* Exercise task
Reproduce the stretch of the essay on the future of CRM archaeology from "While I don’t, agree" through "to become true.", swapping "financial planner" for "stock analyst".

* Excerpt to read
::::
“…CRM, the most industrious part of American archaeology, is an aged industry that has worn out its welcome. American society values historic preservation, but is also increasingly resistant to standardized federal compliance.” Lawrence E. Moore, CRM: Beyond its Peak (SAA Archaeological Record 6:30–33).
I love it when I read something about CRM archaeology that initially makes me mad, then, makes me think.
I came across a series of articles written by Lawrence E. Moore in the SAA Archaeological Record in 2005 and 2006 about the changes we’re facing in American archaeology. This series was timely, as it was published just before the Great Recession, and it attempts to speculate upon the near future (5 to 30 years) of contemporary archaeology in the United States.
While I don’t, agree with everything Mr. Moore wrote, the article series got me thinking about my career path and where it may be headed. I’ve been working in CRM archaeology for almost 10 years now and plan on working in CRM for many decades to come. The thought that the industry may some day become obsolete is shocking to say the least. Fortunately, changes in the world economy and society during the last decade lead me to believe that Mr. Moore, who has also been a financial planner, is simply reading trends and making statements that are unlikely to become true.
Overall, I applaud Mr. Moore for putting such an intriguing topic before the archaeological community. The overarching question behind these articles (what is going to happen in American archaeology?) is extremely important for CRM mid-careerist and those of us breaking into the field.
::::
Stored data entries
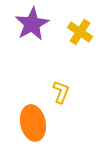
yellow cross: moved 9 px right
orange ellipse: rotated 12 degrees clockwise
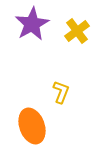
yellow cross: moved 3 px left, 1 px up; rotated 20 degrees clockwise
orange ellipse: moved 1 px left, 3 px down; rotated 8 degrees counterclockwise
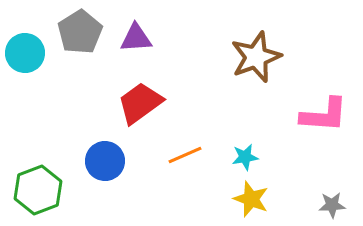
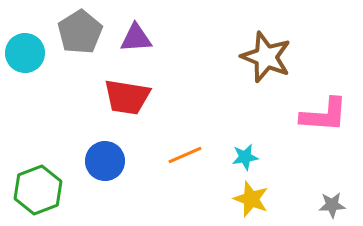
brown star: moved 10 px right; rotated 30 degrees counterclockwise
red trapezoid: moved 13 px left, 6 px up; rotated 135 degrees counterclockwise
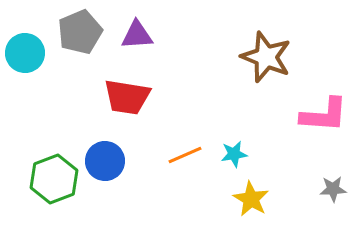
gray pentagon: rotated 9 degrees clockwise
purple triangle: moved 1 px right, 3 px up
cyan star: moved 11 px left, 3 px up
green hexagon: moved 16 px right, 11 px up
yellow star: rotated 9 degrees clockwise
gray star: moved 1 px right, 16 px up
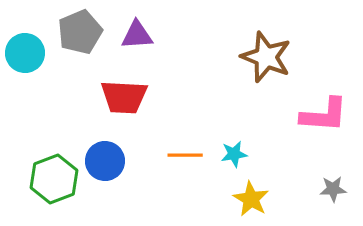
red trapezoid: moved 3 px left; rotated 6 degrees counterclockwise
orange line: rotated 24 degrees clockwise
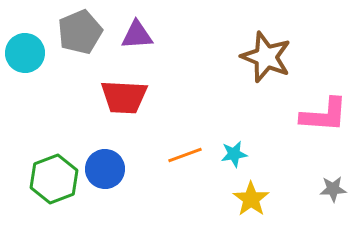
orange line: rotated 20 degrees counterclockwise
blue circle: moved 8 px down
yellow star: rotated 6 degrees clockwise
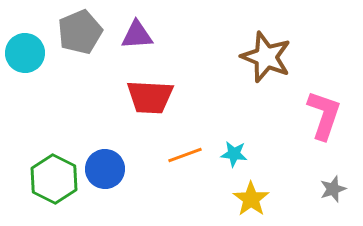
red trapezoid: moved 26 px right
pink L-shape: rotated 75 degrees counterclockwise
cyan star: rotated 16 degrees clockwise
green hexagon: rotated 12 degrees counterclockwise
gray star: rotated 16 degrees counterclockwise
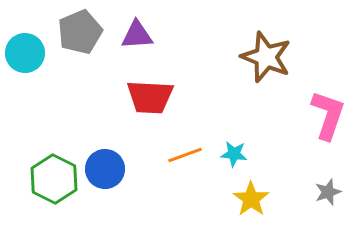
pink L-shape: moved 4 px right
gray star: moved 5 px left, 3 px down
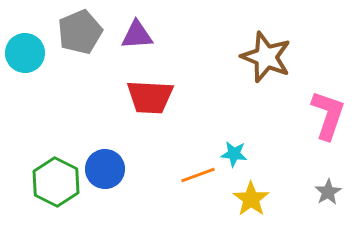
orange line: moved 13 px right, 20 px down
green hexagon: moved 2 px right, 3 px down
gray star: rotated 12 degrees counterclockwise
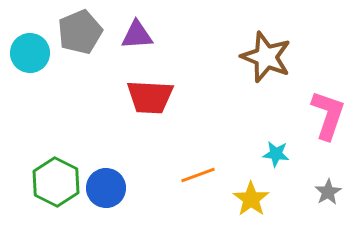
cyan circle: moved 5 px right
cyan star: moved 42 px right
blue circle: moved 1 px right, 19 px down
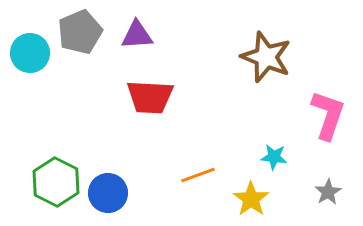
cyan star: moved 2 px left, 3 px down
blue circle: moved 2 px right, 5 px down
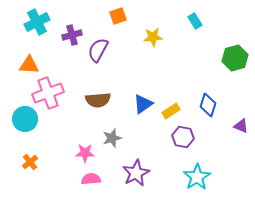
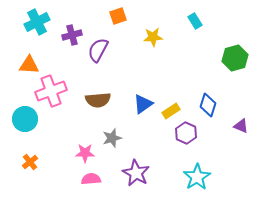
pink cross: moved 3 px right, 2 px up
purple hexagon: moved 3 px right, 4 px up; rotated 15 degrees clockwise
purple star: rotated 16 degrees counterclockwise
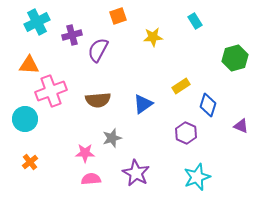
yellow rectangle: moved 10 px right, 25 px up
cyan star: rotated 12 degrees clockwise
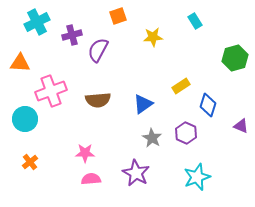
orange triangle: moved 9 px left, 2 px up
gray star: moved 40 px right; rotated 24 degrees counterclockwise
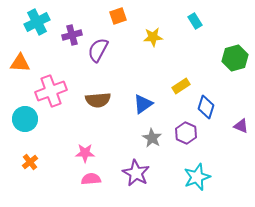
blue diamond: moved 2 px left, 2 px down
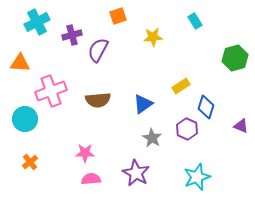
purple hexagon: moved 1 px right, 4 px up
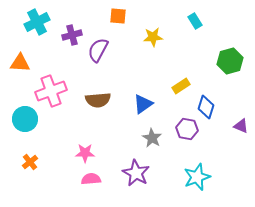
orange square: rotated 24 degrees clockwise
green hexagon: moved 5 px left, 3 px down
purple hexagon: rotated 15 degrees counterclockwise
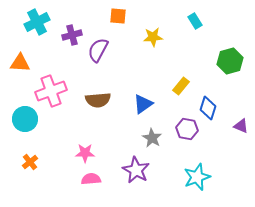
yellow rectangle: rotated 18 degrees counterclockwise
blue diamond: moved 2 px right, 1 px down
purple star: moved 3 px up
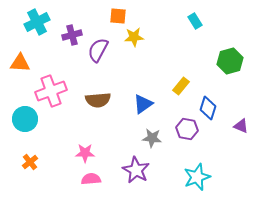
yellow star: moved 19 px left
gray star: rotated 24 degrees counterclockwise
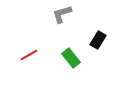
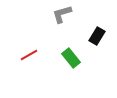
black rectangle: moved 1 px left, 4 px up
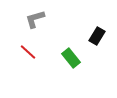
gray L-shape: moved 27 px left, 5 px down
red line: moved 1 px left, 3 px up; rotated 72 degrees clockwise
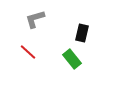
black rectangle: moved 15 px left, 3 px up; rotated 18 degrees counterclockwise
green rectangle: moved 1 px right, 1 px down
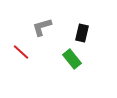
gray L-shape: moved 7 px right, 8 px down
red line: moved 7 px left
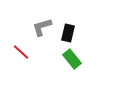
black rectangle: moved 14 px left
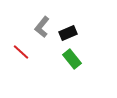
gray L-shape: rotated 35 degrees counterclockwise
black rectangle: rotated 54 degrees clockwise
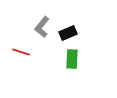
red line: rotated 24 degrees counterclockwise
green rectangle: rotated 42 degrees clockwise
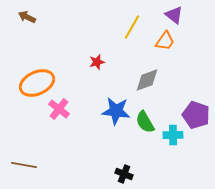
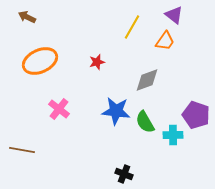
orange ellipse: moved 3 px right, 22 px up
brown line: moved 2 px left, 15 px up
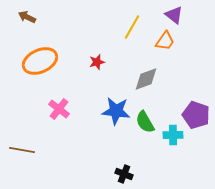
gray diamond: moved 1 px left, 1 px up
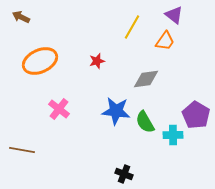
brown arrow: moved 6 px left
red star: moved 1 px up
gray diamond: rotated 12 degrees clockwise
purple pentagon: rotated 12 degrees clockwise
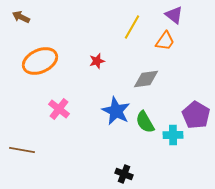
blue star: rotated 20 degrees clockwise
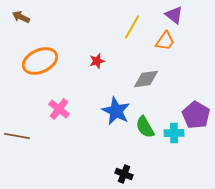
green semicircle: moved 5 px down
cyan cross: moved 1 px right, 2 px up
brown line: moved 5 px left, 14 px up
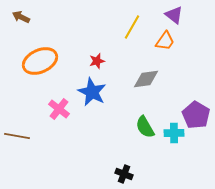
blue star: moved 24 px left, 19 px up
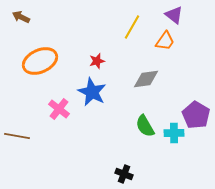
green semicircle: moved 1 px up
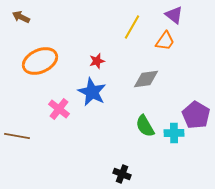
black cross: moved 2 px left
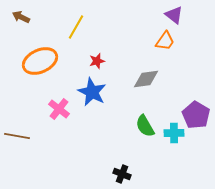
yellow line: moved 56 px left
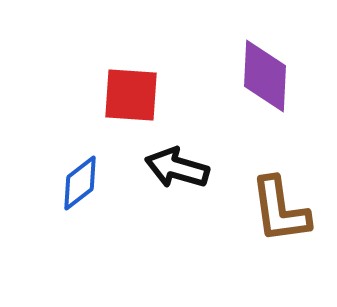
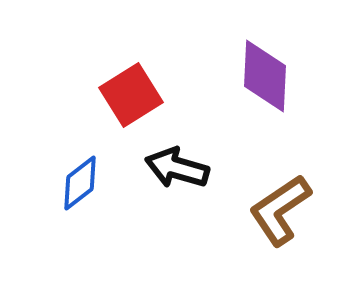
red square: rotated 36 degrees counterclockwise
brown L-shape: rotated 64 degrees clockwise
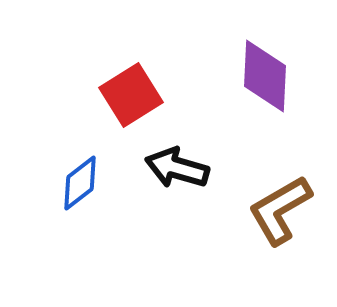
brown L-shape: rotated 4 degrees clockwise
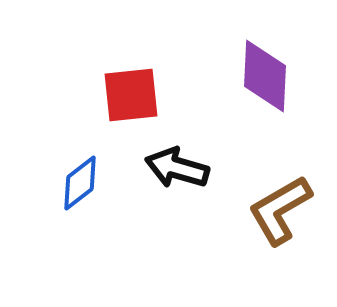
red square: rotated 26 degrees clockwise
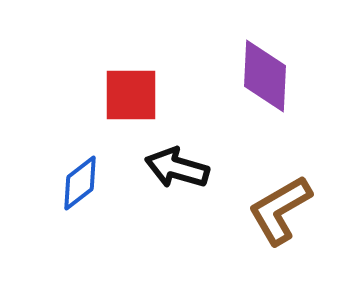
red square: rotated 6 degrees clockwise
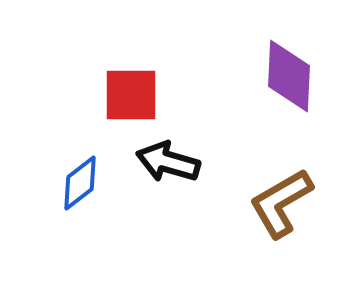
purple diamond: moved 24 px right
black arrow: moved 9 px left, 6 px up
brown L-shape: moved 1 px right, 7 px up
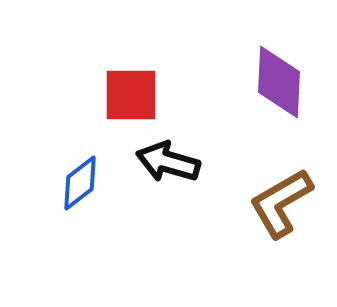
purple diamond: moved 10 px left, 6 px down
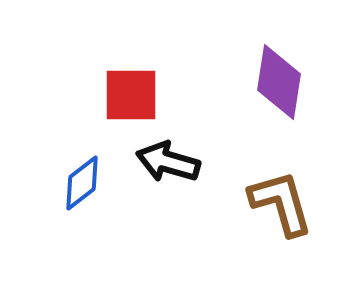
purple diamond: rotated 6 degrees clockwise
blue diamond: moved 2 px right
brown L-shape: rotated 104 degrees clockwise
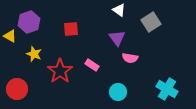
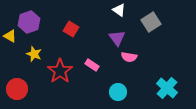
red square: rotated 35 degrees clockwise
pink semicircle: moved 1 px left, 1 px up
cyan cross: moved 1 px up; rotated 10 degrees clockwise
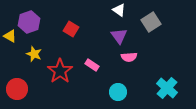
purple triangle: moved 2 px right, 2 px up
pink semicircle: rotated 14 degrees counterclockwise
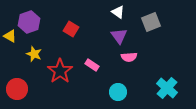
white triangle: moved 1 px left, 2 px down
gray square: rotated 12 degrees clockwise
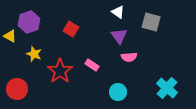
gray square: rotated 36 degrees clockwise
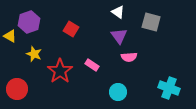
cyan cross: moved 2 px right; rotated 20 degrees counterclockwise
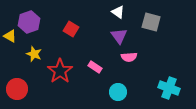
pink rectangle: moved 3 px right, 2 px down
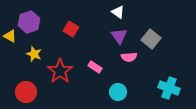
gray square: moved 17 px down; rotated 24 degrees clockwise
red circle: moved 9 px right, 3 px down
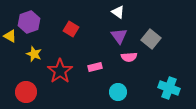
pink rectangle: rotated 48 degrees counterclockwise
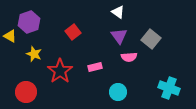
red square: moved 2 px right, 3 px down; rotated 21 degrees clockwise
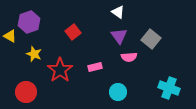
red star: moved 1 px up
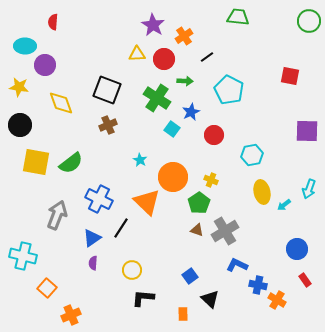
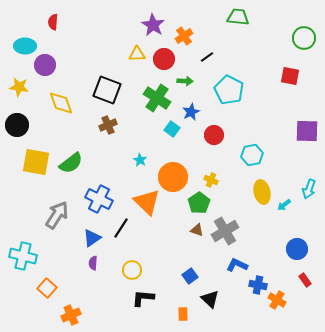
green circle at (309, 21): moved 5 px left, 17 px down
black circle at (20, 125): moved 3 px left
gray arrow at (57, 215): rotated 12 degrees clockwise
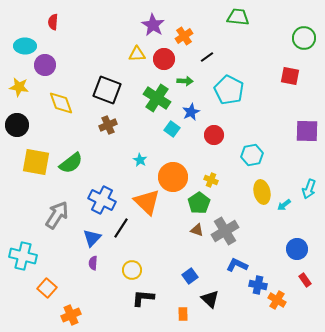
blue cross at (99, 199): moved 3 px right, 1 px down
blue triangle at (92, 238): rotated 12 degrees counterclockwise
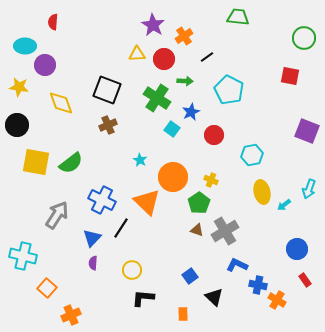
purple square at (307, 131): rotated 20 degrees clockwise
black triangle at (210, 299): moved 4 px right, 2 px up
::::
* Correct response
While I don’t, agree with everything Mr. Moore wrote, the article series got me thinking about my career path and where it may be headed. I’ve been working in CRM archaeology for almost 10 years now and plan on working in CRM for many decades to come. The thought that the industry may some day become obsolete is shocking to say the least. Fortunately, changes in the world economy and society during the last decade lead me to believe that Mr. Moore, who has also been a stock analyst, is simply reading trends and making statements that are unlikely to become true.